__RECORD EXCERPTS__:
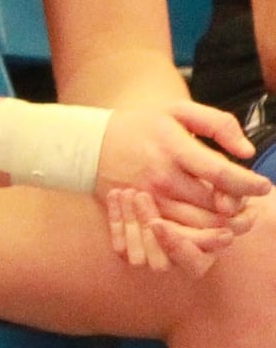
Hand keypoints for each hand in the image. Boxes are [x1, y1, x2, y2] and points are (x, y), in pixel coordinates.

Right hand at [98, 102, 269, 272]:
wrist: (89, 146)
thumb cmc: (141, 126)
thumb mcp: (177, 111)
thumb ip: (218, 123)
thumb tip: (247, 151)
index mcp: (173, 148)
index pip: (222, 175)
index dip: (250, 184)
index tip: (263, 186)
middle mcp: (162, 178)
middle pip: (217, 207)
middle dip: (241, 207)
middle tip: (248, 202)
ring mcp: (151, 200)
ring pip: (202, 227)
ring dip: (226, 224)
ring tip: (232, 213)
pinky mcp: (142, 215)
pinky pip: (181, 236)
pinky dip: (201, 234)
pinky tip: (209, 223)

__PROBLEM__:
Pick every line from the listing holding the string "pinky", and copy it.

__TASK OUTPUT__:
pinky mcp: (142, 215)
pinky pip: (181, 236)
pinky dip: (201, 234)
pinky tip: (209, 223)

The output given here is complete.